There's someone up ahead, waiting for me.

Why is it so important?

I trip over something, my ankle twists, I fall head first into the snow. Pain radiates up my leg. I try to get up, and I fall again. The pain is excruciating. I can't move. I can't. A profound exhaustion sweeps through me. I lie there, staring at the bumper of a car jutting up out of the snow. I look up into the sky, into the wind and snow, knowing I've lost, knowing there is no hope left. The icy wind penetrates my shirt. My feet are wet, cold. What will Mobin do to me if he finds me? And if he doesn't, will anyone find me out here? "Sorry," My Biographer says, "there's nothing we can do."

A figure appears above me. "Where did you go?" I ask.

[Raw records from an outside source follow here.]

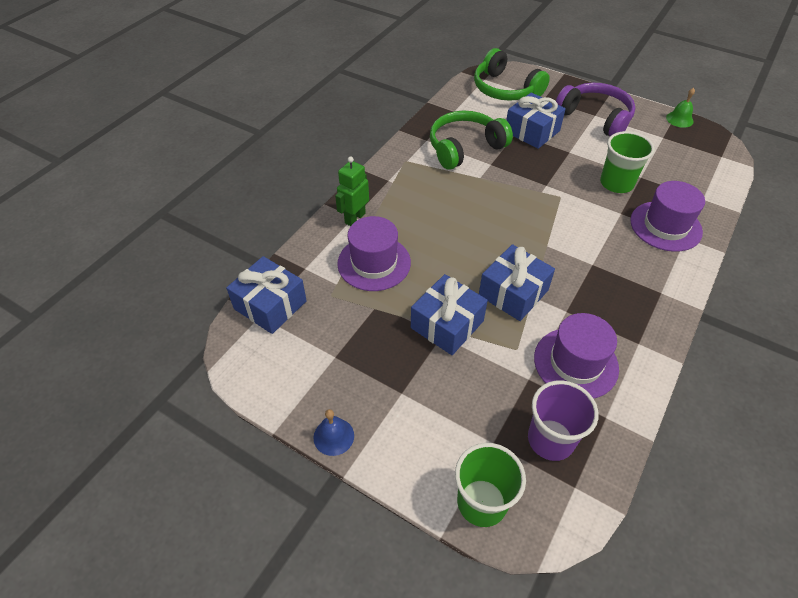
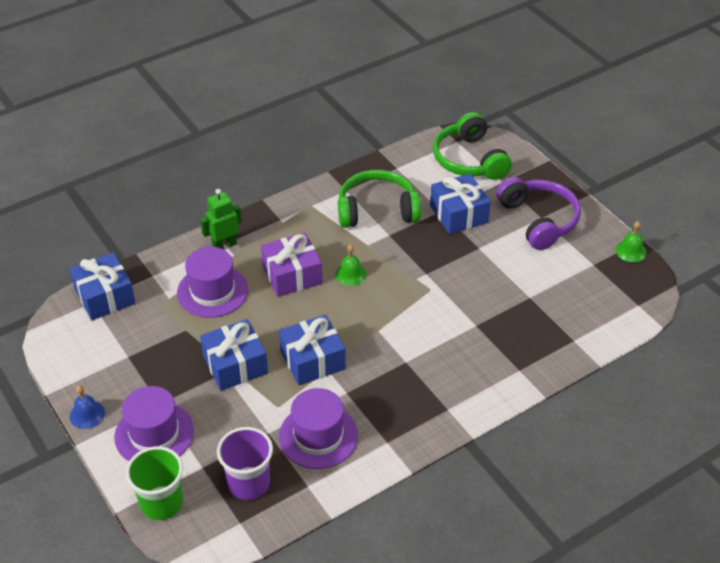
camera: 25 degrees right, 5 degrees down
(436, 224) = (292, 275): none -> purple gift
(485, 206) = (350, 274): none -> green bell
(616, 183) = (498, 295): green cup -> none
(665, 226) = (509, 352): purple hat -> purple hat (154, 434)

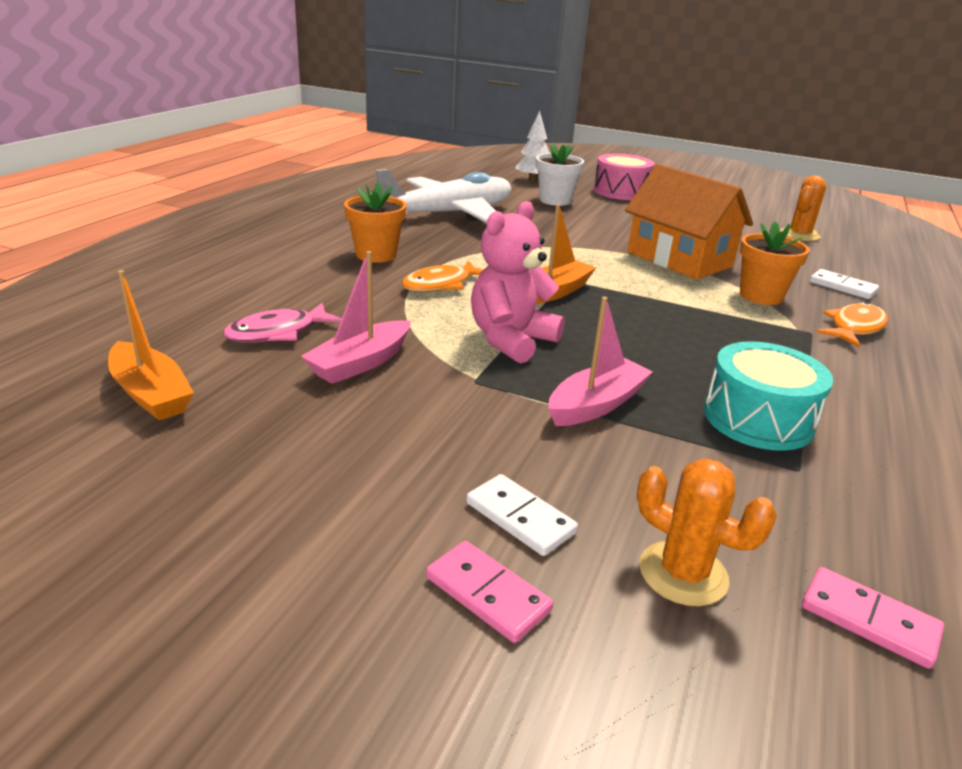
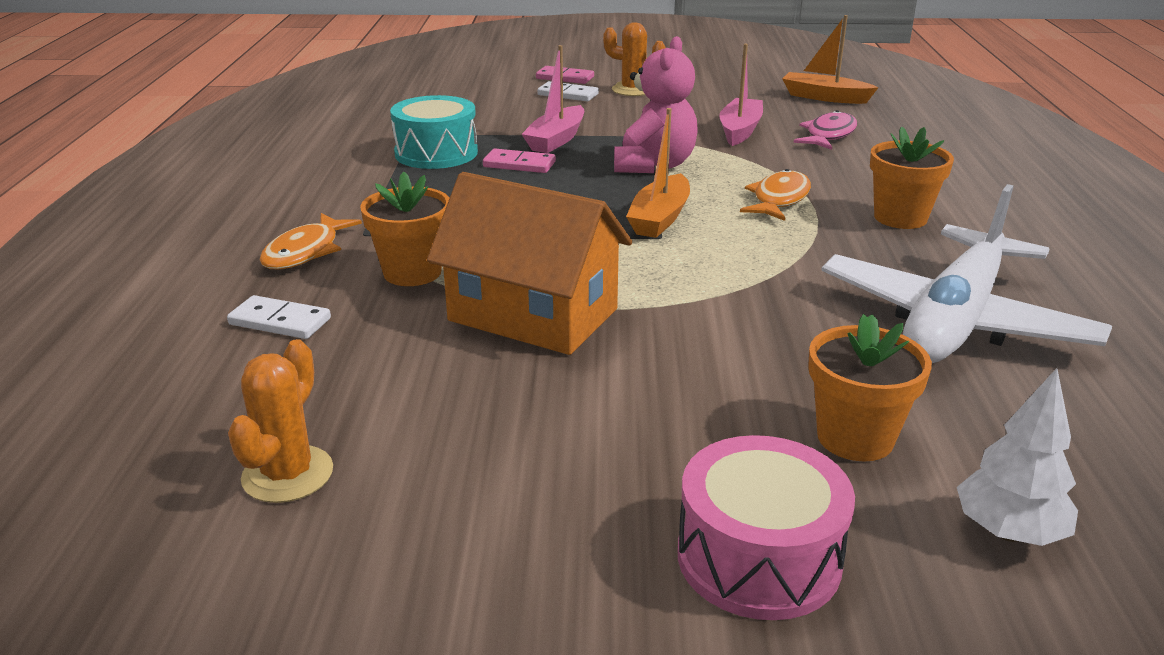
camera: 160 degrees right, 0 degrees up
(555, 200) = (855, 438): white flower pot -> orange flower pot
(683, 573) = (482, 93): orange cactus -> orange cactus (633, 90)
(869, 620) = (396, 96): pink domino -> pink domino (519, 164)

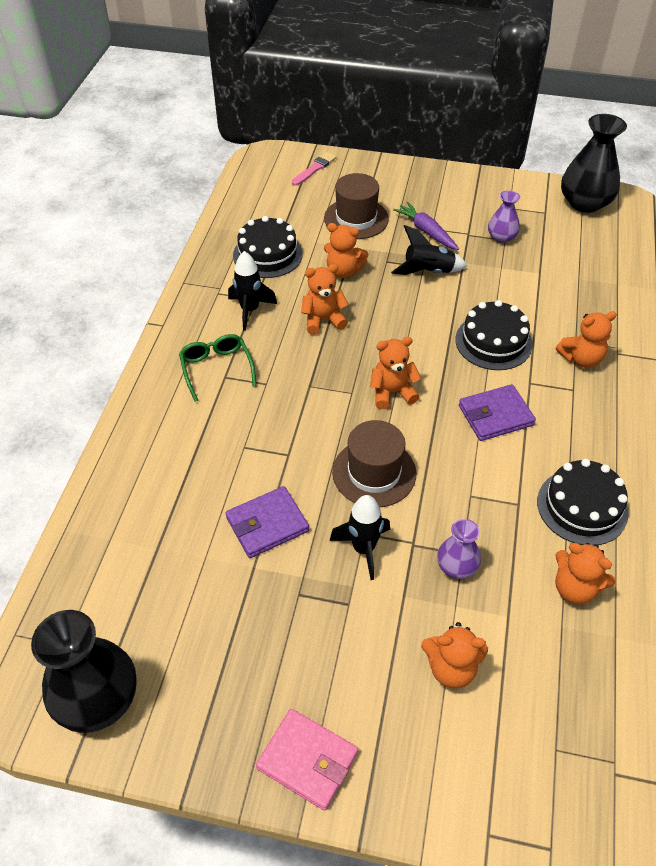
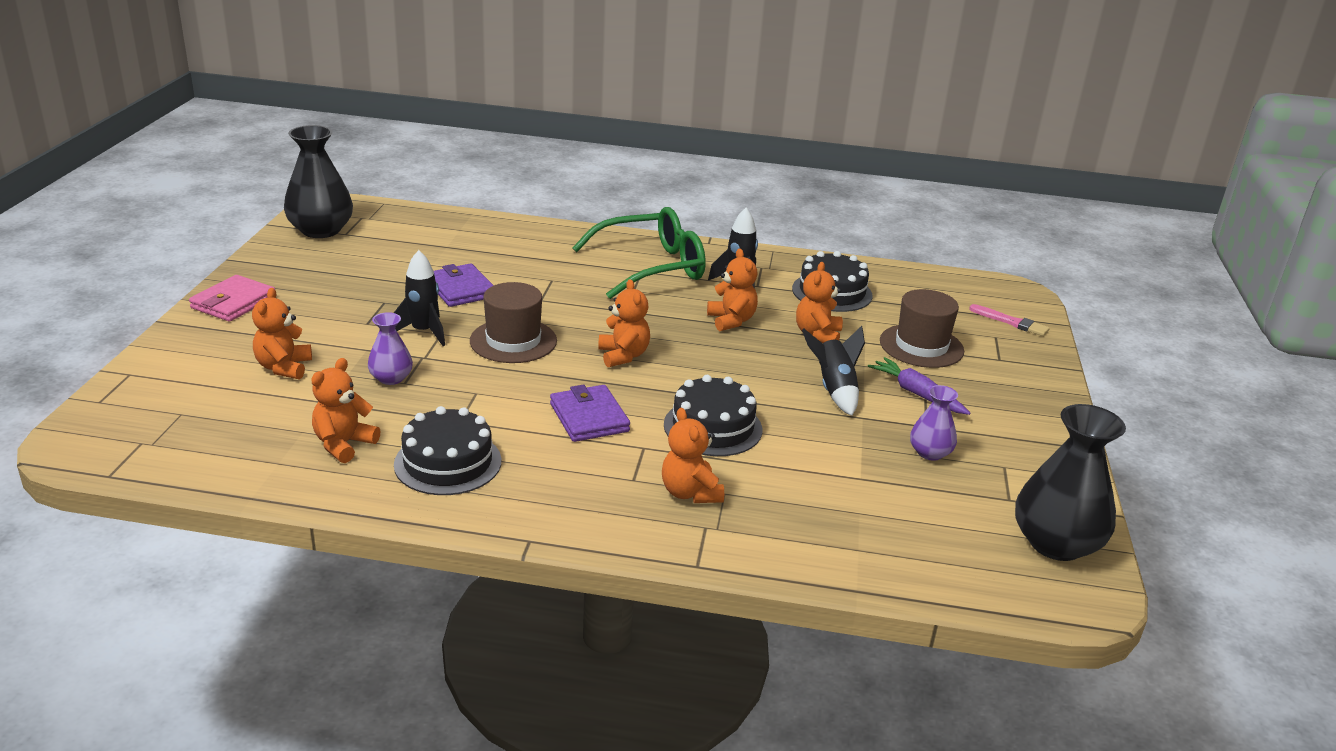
camera: 85 degrees right, 20 degrees down
(216, 369) = (651, 267): green glasses -> green glasses, size x1.78
(426, 231) = (916, 394): purple carrot -> purple carrot turned 90 degrees counterclockwise

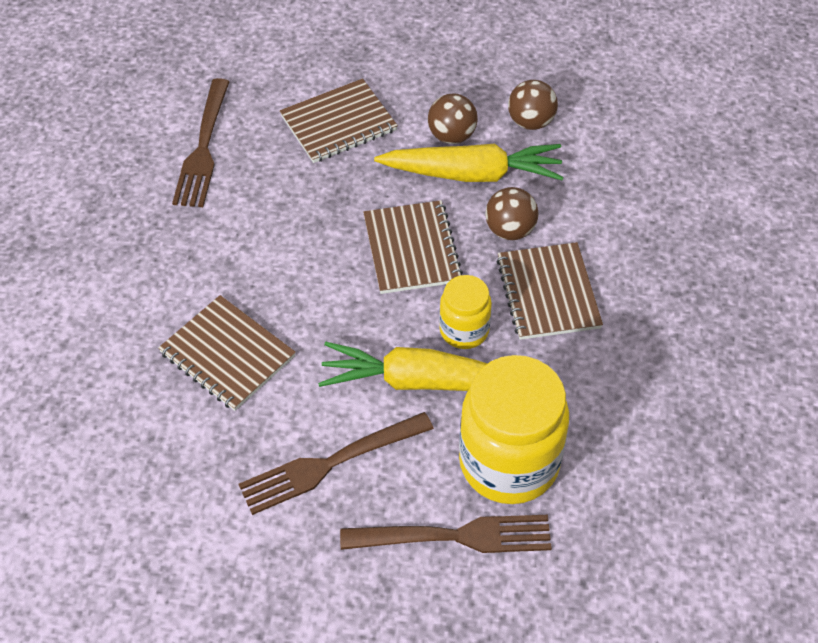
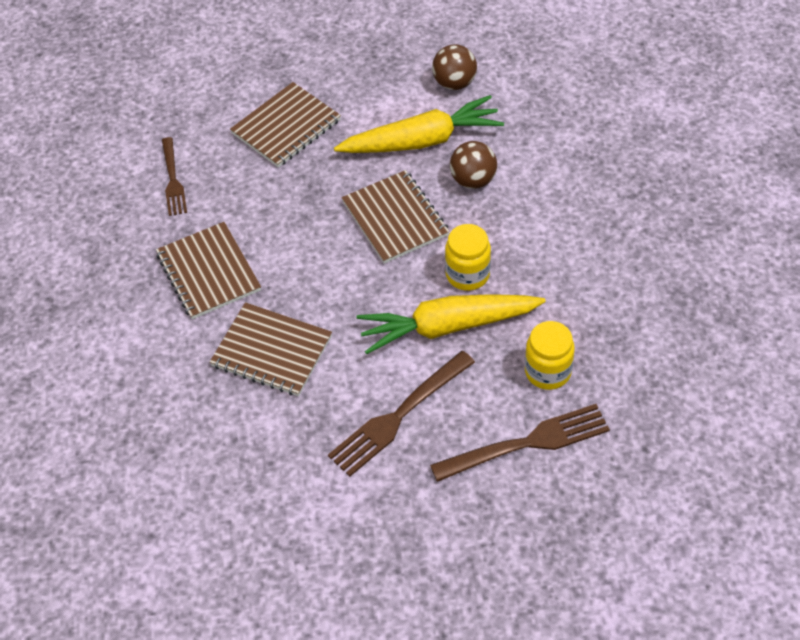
camera: 15 degrees left, 0 degrees up
(203, 148) = (173, 180): brown fork -> brown fork, size x0.64
(452, 136) = (390, 112): brown ball -> none
(509, 462) = (548, 372): yellow jar -> yellow jar, size x0.53
(548, 293) = (526, 224): brown notebook -> brown notebook (208, 272)

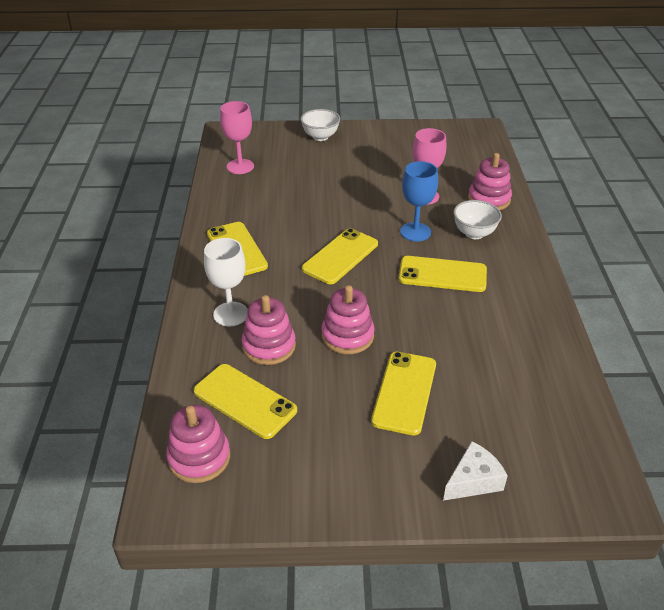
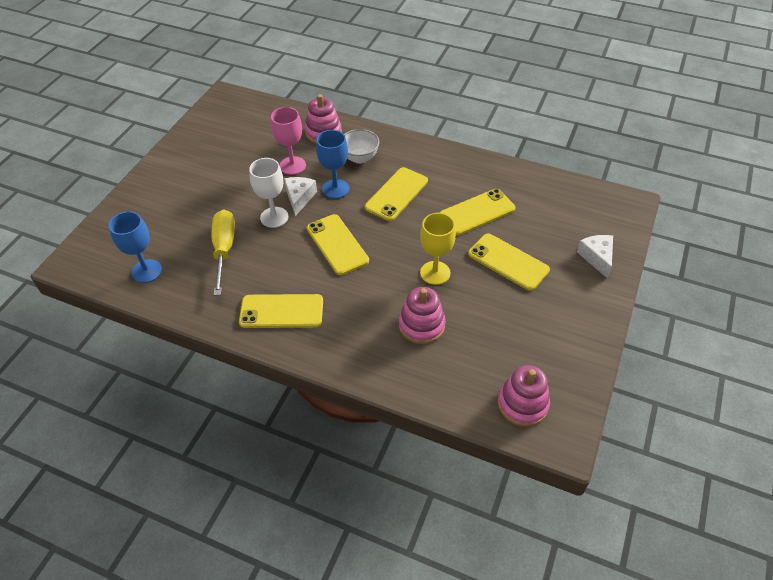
camera: 65 degrees left, 10 degrees up
(231, 314) = (368, 340): white goblet -> white goblet (274, 217)
(240, 166) = (146, 271): pink goblet -> blue goblet
(244, 401) = (475, 359): yellow phone -> yellow phone (477, 212)
(289, 195) = (224, 249): none -> yellow screwdriver
(320, 137) = (146, 197): white bowl -> none
(347, 336) = (435, 273): pink stacking toy -> yellow goblet
(384, 214) = (299, 198): none -> white cheese

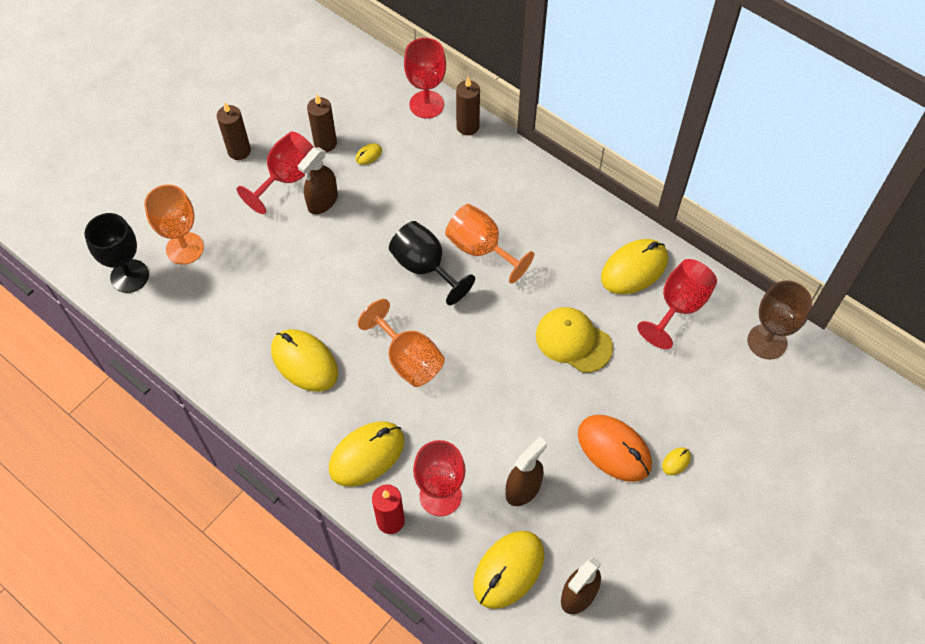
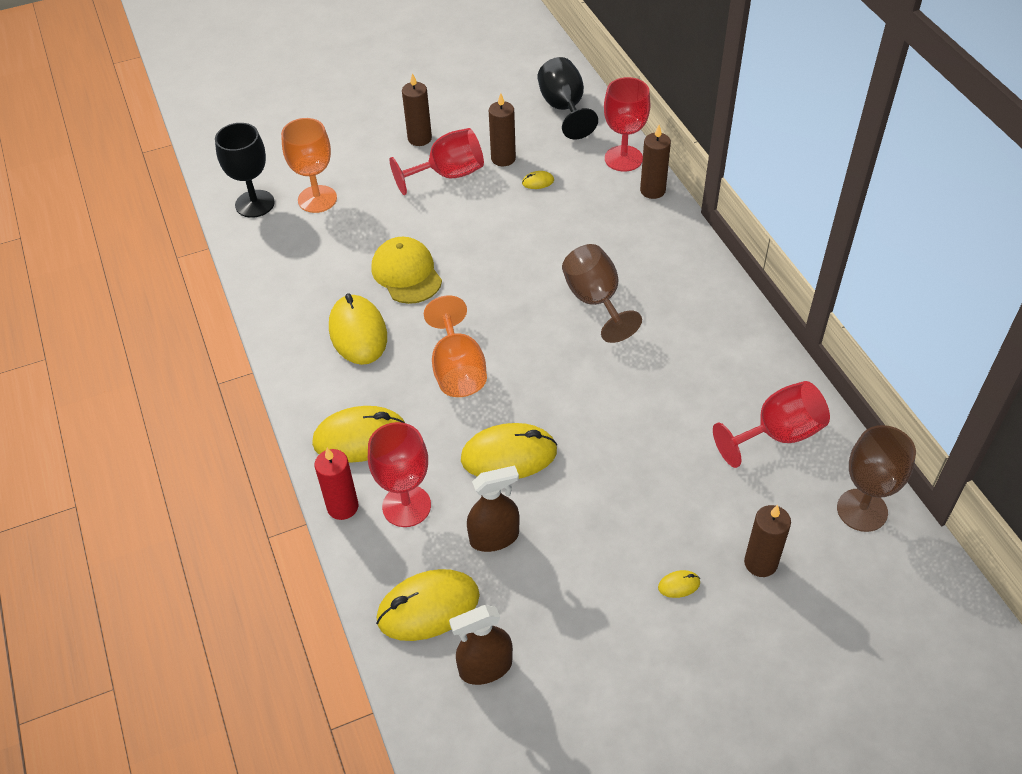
camera: 30 degrees right, 10 degrees down
(322, 201) = (467, 205): brown spray bottle -> none
(425, 267) = (528, 296): black goblet -> black goblet (564, 108)
(481, 249) = (595, 301): orange goblet -> brown goblet
(573, 341) = (638, 421): yellow cap -> yellow cap (406, 273)
(614, 449) = (616, 542): orange mouse -> none
(634, 269) = (749, 379): yellow mouse -> yellow mouse (509, 455)
(721, 416) = (760, 563): none -> brown candle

"You say that I've gone, but I've been here from the very beginning."

***

The wind dies down, a ghostly quiet settles around me. Looking up into the twilight sky, I watch the drifting snowflakes weave in and out of elaborate patterns that blend, separate, and rejoin with no rhyme or reason. They whisper to me. They speak of ceaseless changes with no beginning and no end, of ease and simplicity - of that which remains forever eternal. With awe and compassion, I surrender to it, letting mind and body fall away. Slowly, gently, the tapestry of time and space unravels. When the last thread is gone, there remains a peaceful stillness, an emptiness, that overflows with infinite possibility and unborn beginnings.